Para cuando llegó el cine (la primera película sobre Holmes data de 1900), el investigador más de Londres que la propia niebla era ya, y para siempre, el actor Basil Rathbone. Hasta 14 veces dio vida el actor surafricano al prodigio deductivo. Y así, y siempre con el mismo modelo como patrón, Peter Cushing, Chistopher Lee, Nicol Williamson o Christopher Plummer han repetido, paso a paso, la accidentada geografía del héroe. Pocos han sido capaces de dibujar la estampa del Quijote fuera de los grabados de Gustave Doré y pocos se han visto con las fuerzas suficientes para imaginarse a un personaje tan heterodoxo como Sherlock fuera de la ortodoxia. Quizá sólo Michael Caine dispuso de fuerzas para tanto. Hablamos de la anómala Sin pistas. En puridad, la primera vez en la historia de la iconografía ‘holmesiana’ que alguien pretende un Holmes completamente nuevo aparece ahora en cartelera.

El Sherlock Holmes de Guy Ritchie al que anima Robert Downey Jr. es eso: un Holmes nuevo. Guillermo de Baskerville también, pero él no estaba en Londres. Nada hay en el personaje de Downey que contradiga el texto original. O nada que arranque más contradicciones de las que arrancaron sus predecesores. Ritchie, el director empeñado en ser cool, consigue así lo que pretende: ser el raro de la clase y, de paso, convertirse de nuevo en el más guay. El decálogo completo de su cine ‘nuevo’ (la desmembración de cada plano, la cámara sin control, el diálogo frontal...) está al servicio de una historia ‘vieja’. Y se aprecia el esfuerzo. Sorprende y, por momentos (genial la escena sobre el puente de la torre a medio construir), arrebata.

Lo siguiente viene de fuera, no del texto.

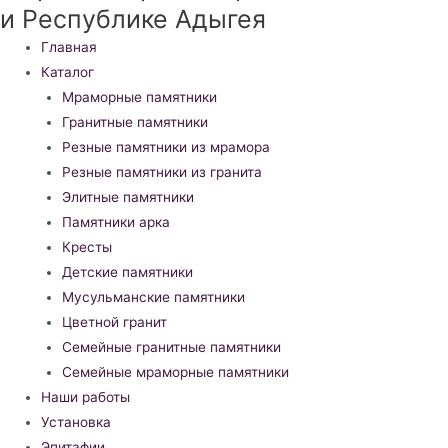
и Республике Адыгея
Меню
Главная
Каталог
Мраморные памятники
Гранитные памятники
Резные памятники из мрамора
Резные памятники из гранита
Элитные памятники
Памятники арка
Кресты
Детские памятники
Мусульманские памятники
Цветной гранит
Семейные гранитные памятники
Семейные мраморные памятники
Наши работы
Установка
Эпитафии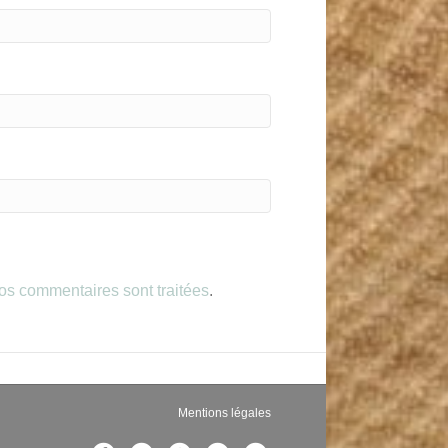
vos commentaires sont traitées
.
Mentions légales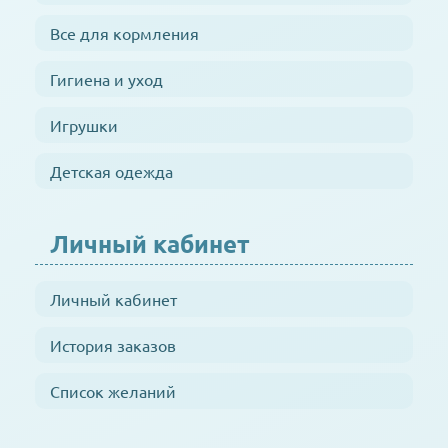
Все для кормления
Гигиена и уход
Игрушки
Детская одежда
Личный кабинет
Личный кабинет
История заказов
Список желаний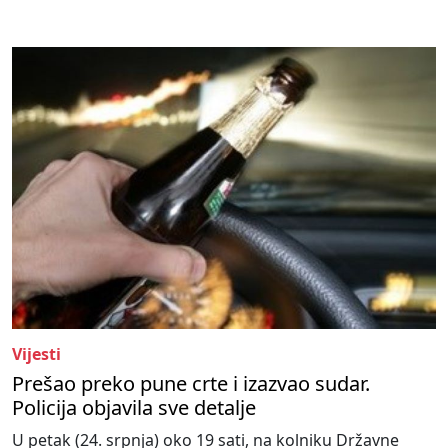
Vijesti
Prešao preko pune crte i izazvao sudar.
Policija objavila sve detalje
U petak (24. srpnja) oko 19 sati, na kolniku Državne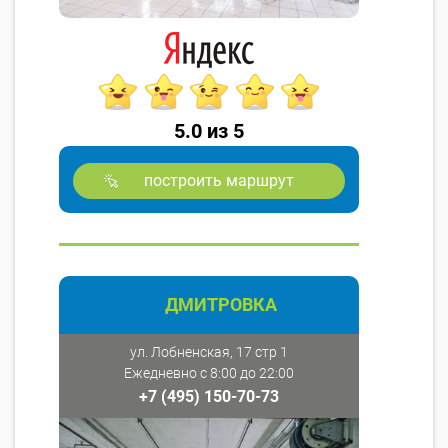
5.0 из 5
построить маршрут
ДМИТРОВКА
ул. Лобненская, 17 стр 1
Ежедневно с 8:00 до 22:00
+7 (495) 150-70-73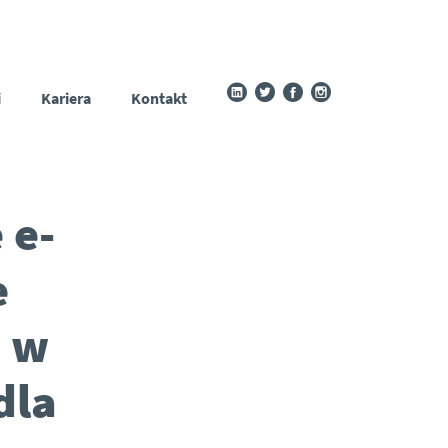
i
Kariera
Kontakt
 e-
e
a w
dla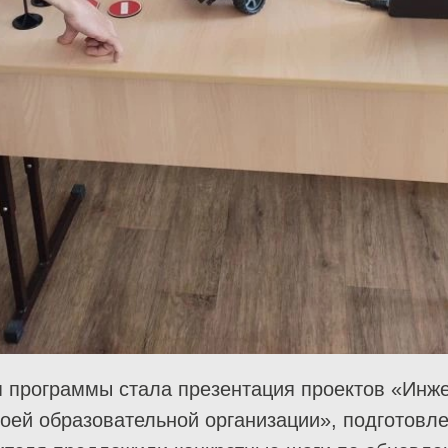
я программы стала презентация проектов «Инж
моей образовательной организации», подготов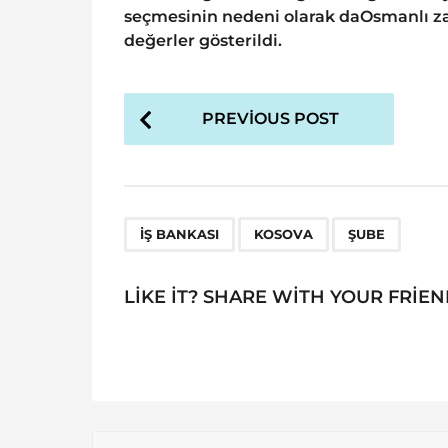
seçmesinin nedeni olarak daOsmanlı z
değerler gösterildi.
P
PREVIOUS POST
o
s
t
P
,
,
İŞ BANKASI
KOSOVA
ŞUBE
a
g
LIKE IT? SHARE WITH YOUR FRIEN
i
n
a
t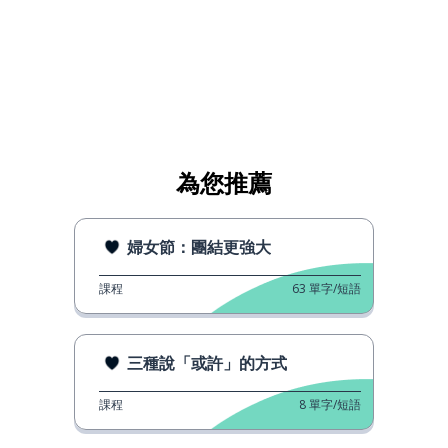
為您推薦
婦女節：團結更強大
課程
63
單字/短語
三種說「或許」的方式
課程
8
單字/短語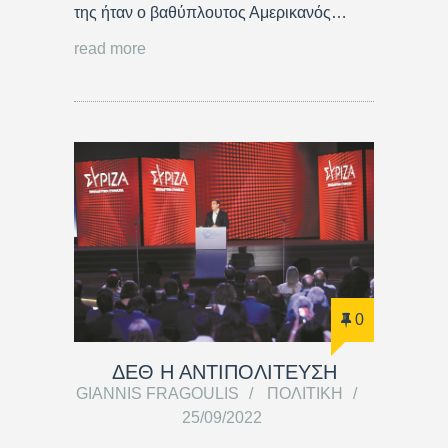
της ήταν ο βαθύπλουτος Αμερικανός…
read more
0
ΔΕΘ Η ΑΝΤΙΠΟΛΙΤΕΥΣΗ
GIANNIS FRAGOULIS
ΠΟΛΙΤΙΚΉ
25/09/2022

Londres como nunca antes había sido contemplado. Holmes de otra manera. Cínico, mordaz y brutal. Y, sin embargo, este desequilibrado enemigo de la higiene, hábil como ninguno en la esgrima de los puños, es también Sherlock. El vicioso, brillante, misógino y atormentado Holmes. De él, bajo la apariencia que sea, sigue cautivando su facilidad para la deducción; para narrar la historia escondida en cada detalle. Pues eso, y no otra cosa, es Holmes: un narrador. Su habilidad no es otra que ir por delante. Contar antes y en voz alta el relato que se encuentra ‘oculto’ a la vista de todos; el crimen detrás del gesto inocente. Nótese que Holmes no miente, no usa trucos. En los relatos actuales de forenses televisivos, las pistas se encuentran emboscadas; sólo a la vista de la tecnología que maneja el investigador. La habilidad de Holmes es simplemente llegar antes. El buen narrador no cuenta nada que el oyente no espere oír. Holmes no es Grissom (CSI). Para ser Holmes basta con descartar lo imposible, "lo que queda, por improbable que parezca, debe ser la verdad".